TEKS BERITA:
Waspadai Kesalahan, Dosen UNAIR Ingatkan Penggunaan AI Harus Disikapi Kritis
educare.co.id, Surabaya – Teknologi kecerdasan buatan (Artificial Intelligence/AI) kini semakin luas digunakan, terutama dalam dunia pendidikan. Kemampuannya yang menyerupai manusia dalam memahami, memproses, hingga menciptakan sesuatu, membuat AI menjadi alat bantu yang sangat digandrungi mahasiswa, seperti melalui ChatGPT, Gemini, hingga aplikasi edit foto yang semakin canggih.
Meski demikian, AI tidak luput dari potensi kesalahan. Dosen Program Studi Teknik Robotika dan Kecerdasan Buatan Fakultas Teknologi Maju dan Multidisiplin (FTMM) Universitas Airlangga, Rizki Putra Prastio S.Si., M.T., mengingatkan agar masyarakat tidak menelan mentah-mentah hasil dari AI.

DATA TERSEDIA:

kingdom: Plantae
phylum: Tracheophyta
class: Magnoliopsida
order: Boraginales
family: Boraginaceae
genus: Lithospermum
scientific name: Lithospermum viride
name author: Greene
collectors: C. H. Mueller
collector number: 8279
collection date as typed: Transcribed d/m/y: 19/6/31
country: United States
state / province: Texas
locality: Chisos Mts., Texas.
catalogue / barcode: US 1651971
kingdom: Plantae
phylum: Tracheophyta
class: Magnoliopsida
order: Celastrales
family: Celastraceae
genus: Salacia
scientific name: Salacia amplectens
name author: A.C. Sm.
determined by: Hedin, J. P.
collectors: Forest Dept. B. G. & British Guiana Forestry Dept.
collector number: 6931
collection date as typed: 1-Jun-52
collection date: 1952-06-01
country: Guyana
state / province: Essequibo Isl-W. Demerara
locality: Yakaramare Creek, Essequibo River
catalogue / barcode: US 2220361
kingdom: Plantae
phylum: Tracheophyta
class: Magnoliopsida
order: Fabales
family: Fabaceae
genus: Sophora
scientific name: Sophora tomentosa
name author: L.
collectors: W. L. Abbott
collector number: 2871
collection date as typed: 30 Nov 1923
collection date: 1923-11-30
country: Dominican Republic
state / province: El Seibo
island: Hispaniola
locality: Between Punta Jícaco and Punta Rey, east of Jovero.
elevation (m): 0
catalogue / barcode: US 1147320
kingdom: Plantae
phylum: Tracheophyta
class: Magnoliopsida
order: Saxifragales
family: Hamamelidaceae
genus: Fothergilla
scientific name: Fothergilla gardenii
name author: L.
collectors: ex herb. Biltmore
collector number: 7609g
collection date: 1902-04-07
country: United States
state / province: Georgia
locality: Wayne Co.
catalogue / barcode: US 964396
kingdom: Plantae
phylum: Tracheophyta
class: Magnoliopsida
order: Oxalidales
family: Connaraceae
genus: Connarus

TUGAS 1: Ambil satu bagian dari berita tentang AI di atas tanpa mengubah apa pun. Mulai dari kata-kata "Meski demikian, AI" dan berhenti setelah "hasil dari AI.".
TUGAS 2:
Jawab pertanyaan berikut berdasarkan berita tentang AI di atas.
(a) Alat bantu AI apa saja yang disebut digandrungi mahasiswa?
(b) Di program studi apa Rizki Putra Prastio menjadi dosen?
(c) Apa yang diingatkan Rizki Putra Prastio kepada masyarakat?

JAWABAN 1:
Meski demikian, AI tidak luput dari potensi kesalahan. Dosen Program Studi Teknik Robotika dan Kecerdasan Buatan Fakultas Teknologi Maju dan Multidisiplin (FTMM) Universitas Airlangga, Rizki Putra Prastio S.Si., M.T., mengingatkan agar masyarakat tidak menelan mentah-mentah hasil dari AI.

JAWABAN 2:
(a) ChatGPT, Gemini, dan aplikasi edit foto yang semakin canggih.
(b) Program Studi Teknik Robotika dan Kecerdasan Buatan, Fakultas Teknologi Maju dan Multidisiplin (FTMM) Universitas Airlangga.
(c) Agar masyarakat tidak menelan mentah-mentah hasil dari AI.